## What is being asked
Copy out everything in the data from the start down to the line that contains "παρόν στάδιο δεν μπορούν να προβλεφθούν τα", keeping each line as it is.

## Input records
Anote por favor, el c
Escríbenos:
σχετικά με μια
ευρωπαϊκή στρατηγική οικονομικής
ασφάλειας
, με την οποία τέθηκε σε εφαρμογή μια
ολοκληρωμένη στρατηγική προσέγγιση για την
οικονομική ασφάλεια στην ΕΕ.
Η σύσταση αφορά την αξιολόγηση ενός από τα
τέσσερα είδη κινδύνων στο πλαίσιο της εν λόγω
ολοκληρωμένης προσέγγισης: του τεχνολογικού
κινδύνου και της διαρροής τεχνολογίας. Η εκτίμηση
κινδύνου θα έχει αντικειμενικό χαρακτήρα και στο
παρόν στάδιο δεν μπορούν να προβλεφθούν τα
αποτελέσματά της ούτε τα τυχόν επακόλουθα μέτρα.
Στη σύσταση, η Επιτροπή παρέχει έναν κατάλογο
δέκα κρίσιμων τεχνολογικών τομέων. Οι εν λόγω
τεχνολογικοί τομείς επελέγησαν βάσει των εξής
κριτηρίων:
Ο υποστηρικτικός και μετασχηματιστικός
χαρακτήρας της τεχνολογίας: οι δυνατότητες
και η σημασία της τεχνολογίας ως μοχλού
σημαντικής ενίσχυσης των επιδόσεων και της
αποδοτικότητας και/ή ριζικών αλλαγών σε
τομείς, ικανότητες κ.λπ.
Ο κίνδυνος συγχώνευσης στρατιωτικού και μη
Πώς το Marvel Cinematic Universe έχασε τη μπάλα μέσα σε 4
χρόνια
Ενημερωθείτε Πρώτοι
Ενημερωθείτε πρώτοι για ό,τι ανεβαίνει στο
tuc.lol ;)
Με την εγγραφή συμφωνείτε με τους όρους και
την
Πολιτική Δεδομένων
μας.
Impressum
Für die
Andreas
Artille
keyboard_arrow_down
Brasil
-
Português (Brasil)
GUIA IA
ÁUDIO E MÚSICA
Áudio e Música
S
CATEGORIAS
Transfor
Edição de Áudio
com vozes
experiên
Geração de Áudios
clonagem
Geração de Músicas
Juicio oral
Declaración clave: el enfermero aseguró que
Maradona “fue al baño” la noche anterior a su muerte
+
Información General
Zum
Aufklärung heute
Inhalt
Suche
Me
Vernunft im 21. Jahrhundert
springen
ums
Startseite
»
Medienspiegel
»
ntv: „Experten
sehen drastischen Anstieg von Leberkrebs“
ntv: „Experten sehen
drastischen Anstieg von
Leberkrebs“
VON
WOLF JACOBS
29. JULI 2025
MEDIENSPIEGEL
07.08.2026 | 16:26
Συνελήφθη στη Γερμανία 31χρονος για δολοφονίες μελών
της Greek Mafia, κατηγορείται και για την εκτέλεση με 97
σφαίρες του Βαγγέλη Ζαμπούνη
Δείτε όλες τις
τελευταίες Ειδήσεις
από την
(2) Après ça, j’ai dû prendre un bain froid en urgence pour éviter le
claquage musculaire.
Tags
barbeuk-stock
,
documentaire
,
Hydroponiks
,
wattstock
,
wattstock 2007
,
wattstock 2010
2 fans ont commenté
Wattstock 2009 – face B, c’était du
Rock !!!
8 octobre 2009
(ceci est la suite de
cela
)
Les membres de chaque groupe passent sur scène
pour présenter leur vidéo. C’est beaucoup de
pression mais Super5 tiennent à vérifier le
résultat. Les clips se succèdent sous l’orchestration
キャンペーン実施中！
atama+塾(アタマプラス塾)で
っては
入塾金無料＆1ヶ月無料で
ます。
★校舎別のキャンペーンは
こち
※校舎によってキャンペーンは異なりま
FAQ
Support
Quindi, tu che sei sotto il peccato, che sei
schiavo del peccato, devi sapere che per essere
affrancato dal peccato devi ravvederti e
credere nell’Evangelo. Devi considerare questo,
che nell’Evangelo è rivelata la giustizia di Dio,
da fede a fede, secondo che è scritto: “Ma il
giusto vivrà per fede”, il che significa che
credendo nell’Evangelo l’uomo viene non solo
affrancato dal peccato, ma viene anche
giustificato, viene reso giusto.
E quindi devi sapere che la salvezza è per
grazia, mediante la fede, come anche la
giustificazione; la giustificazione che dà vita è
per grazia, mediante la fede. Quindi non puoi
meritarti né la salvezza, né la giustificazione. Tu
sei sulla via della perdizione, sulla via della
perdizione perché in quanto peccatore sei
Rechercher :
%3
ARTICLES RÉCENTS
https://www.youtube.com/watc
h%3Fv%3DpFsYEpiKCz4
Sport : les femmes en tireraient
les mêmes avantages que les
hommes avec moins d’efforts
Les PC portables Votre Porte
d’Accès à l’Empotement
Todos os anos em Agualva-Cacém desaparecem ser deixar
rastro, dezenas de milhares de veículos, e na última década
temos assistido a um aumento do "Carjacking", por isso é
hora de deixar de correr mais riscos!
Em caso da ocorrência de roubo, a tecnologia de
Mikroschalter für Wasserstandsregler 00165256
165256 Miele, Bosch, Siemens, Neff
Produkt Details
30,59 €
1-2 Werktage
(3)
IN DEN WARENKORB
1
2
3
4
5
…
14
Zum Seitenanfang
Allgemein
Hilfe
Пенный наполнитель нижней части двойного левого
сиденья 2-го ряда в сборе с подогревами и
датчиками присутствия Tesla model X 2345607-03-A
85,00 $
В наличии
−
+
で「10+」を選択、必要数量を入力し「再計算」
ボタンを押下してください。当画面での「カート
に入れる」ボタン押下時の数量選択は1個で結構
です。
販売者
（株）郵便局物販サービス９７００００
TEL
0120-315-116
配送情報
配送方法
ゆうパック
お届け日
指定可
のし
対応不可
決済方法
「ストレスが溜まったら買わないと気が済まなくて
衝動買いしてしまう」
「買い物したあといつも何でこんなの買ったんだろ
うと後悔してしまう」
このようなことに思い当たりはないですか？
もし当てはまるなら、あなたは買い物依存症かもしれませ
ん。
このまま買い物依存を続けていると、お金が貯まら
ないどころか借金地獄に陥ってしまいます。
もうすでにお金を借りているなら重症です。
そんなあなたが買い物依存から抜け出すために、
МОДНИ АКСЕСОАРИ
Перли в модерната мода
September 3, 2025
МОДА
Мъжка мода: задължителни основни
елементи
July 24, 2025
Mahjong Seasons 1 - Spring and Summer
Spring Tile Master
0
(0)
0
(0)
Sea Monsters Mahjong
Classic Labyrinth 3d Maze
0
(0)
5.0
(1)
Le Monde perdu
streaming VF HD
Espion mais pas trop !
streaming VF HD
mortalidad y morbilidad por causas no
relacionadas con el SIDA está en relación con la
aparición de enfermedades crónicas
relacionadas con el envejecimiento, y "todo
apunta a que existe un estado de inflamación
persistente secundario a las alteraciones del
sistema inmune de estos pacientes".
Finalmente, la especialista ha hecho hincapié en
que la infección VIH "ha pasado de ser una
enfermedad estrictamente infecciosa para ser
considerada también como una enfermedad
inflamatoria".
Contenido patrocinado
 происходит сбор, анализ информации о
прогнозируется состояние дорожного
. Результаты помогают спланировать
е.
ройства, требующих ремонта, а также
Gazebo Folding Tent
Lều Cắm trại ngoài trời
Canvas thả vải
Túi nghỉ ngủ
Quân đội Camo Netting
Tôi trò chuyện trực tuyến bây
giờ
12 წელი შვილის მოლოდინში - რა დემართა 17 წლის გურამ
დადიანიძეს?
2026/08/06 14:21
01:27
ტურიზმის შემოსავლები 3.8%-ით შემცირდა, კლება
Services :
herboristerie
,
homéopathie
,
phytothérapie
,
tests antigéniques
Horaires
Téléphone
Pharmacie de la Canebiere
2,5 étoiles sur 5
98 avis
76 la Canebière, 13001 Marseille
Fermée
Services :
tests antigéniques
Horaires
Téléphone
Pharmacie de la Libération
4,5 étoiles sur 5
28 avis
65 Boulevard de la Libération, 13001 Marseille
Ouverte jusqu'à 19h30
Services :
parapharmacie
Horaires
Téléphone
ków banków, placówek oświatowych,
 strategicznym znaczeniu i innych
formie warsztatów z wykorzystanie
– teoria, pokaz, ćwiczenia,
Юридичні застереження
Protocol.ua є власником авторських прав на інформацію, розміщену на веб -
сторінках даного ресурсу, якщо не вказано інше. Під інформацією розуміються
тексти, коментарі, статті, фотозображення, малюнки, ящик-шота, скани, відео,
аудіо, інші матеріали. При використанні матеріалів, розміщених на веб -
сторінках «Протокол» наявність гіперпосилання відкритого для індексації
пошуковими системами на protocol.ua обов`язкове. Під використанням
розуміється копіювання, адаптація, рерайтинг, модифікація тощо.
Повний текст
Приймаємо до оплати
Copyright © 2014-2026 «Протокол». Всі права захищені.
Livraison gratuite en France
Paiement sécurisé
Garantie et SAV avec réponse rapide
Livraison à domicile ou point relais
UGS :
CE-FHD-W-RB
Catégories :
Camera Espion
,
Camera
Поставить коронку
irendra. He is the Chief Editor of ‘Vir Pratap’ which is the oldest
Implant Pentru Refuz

## Solution to this task
Anote por favor, el c
Escríbenos:
σχετικά με μια
ευρωπαϊκή στρατηγική οικονομικής
ασφάλειας
, με την οποία τέθηκε σε εφαρμογή μια
ολοκληρωμένη στρατηγική προσέγγιση για την
οικονομική ασφάλεια στην ΕΕ.
Η σύσταση αφορά την αξιολόγηση ενός από τα
τέσσερα είδη κινδύνων στο πλαίσιο της εν λόγω
ολοκληρωμένης προσέγγισης: του τεχνολογικού
κινδύνου και της διαρροής τεχνολογίας. Η εκτίμηση
κινδύνου θα έχει αντικειμενικό χαρακτήρα και στο
παρόν στάδιο δεν μπορούν να προβλεφθούν τα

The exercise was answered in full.